- [SECTION DE TEXTE]

----

La notion de réseau social fut d'abord
exploitée par l'anthropologue Barnes (1954) dans ses travaux au cours
des années 1950. Depuis, elle a été adoptée par des
chercheurs oeuvrant dans divers domaines. Récemment, elle a
été utilisée pour définir le support social fourni
aux individus vivant des situations difficiles. Les réseaux sociaux
désignent simplement les systèmes particuliers de liens unissant
des personnes
(Beausoleil et collaborateurs, 1988: 39). Les réseaux
sociaux forment donc une trame de base de la société et
constituent une voie importante d'intégration sociale. Plusieurs ont
ainsi choisi d'y avoir recours dans une foule de situations comme
l'intervention, la recherche de l'emploi ou la réinsertion sociale. Les
réseaux sont enfin des entités dont les frontières ne sont
jamais complètement délimitées; ils évoluent et
s'adaptent rapidement, et se rendent facilement indépendants des
institutions. Plusieurs auteurs ont démontré l'efficacité
des réseaux sociaux comme mode d'accès à l'emploi, comme
réponse au problème du chômage chez les jeunes. Pour
Vincent Lemieux (2000 : 18), les réseaux sociaux sont faits de liens,
généralement positifs, forts ou faibles, tels qu'il y a une
connexion directe ou indirecte de chacun des participants à chacun des
autres, permettant la mise en commun des ressources dans le milieu interne.
La plupart des thèses sur la théorie des liens
trouvent leur origine dans les travaux de Granovetter (1973) et
établissent simultanément les fondements théoriques de
modes de régulation informels comme les réseaux. Dans un article
The Strength of Weak Ties (1973, 1982), Granovetter distingue deux
sortes de liens : des liens forts et des liens faibles qui sont présents
dans la plupart des réseaux. Afin de pouvoir qualifier ces relations,
Granovetter (1973, 1982) classe les liens interpersonnels en fonction de leur
force. La force ou la faiblesse d'une relation s'évaluent à
partir de la durée de la relation, de l'intensité
émotionnelle, de l'intimité et finalement, des services
réciproques que se rendent les individus (1973: 1361). Des liens forts
prendront, par exemple, la forme de relations familiales ou de grandes
amitiés, tandis que des liens faibles se concrétiseront souvent
à travers des relations entre anciens collègues d'école ou
de travail. L'auteur arrive à la conclusion que plus le réseau
d'un individu est composé de gens avec lesquels il entretient des liens
forts et plus ce réseau a de chances de constituer un milieu clos. Les
liens faibles sont ceux qui peuvent jeter des ponts entre ces milieux. C'est
à travers eux que circulent les informations et que des individus
appartenant à des réseaux différents peuvent entrer en
contact. L'enquête de Granovetter (1973) démontre que ceux qui
obtiennent les meilleurs emplois sont ceux qui utilisent des contacts
professionnels plutôt que des liens familiaux ou d'amitié, des
liens faibles plutôt que des liens forts et des chaînes de
relations courtes.

----

- [DONNÉES]
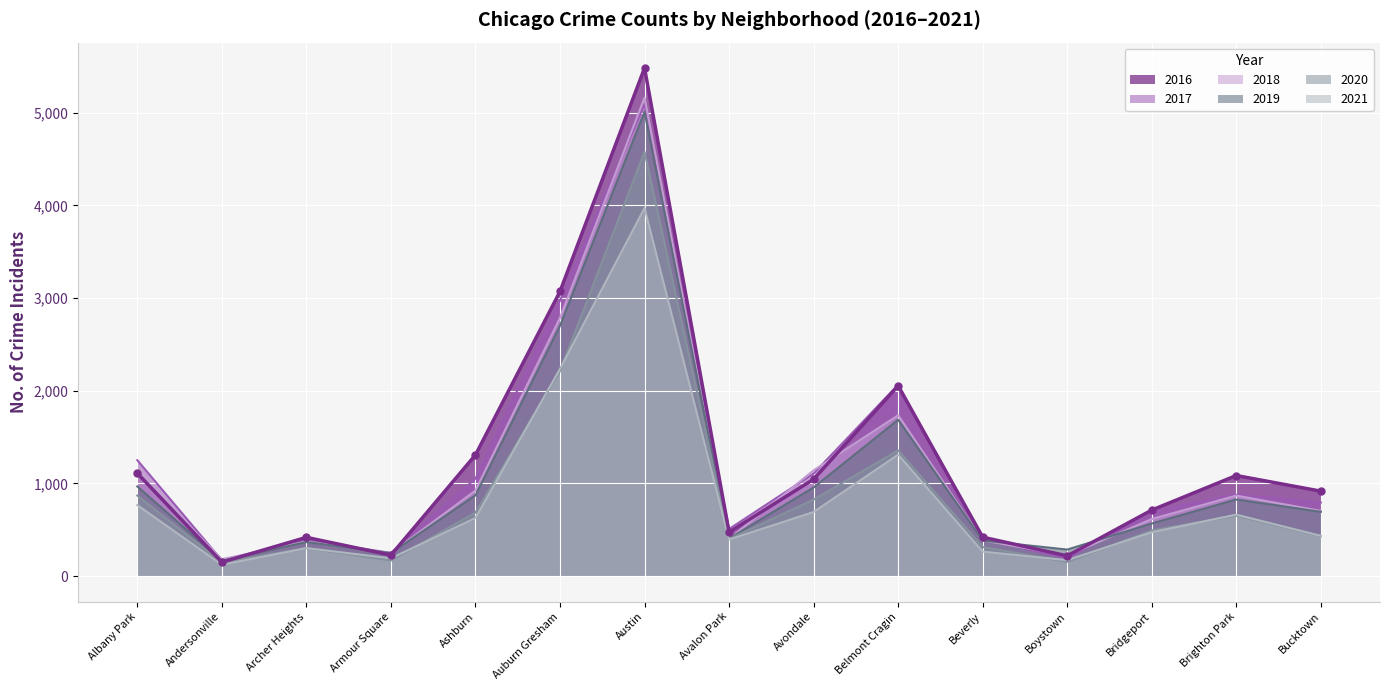

The value of 2017 at Andersonville is 171. True or false?

True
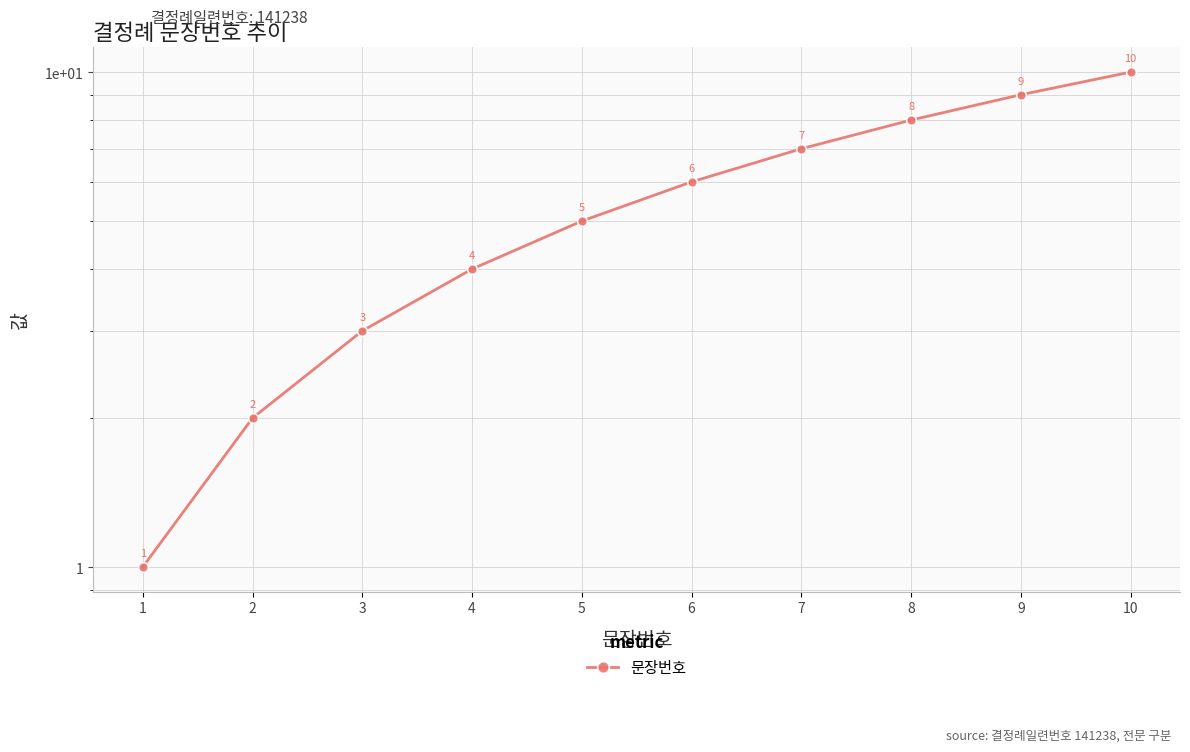

The chart shows a value of 3 at 3. True or false?

True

----

Relevez, dans le texte sur les réseaux sociaux, l'ensemble des critères qui servent, selon Granovetter, à évaluer la force ou la faiblesse d'une relation. La liste n'intervient en rien dans ce travail.

- la durée de la relation
- l'intensité émotionnelle
- l'intimité
- les services réciproques que se rendent les individus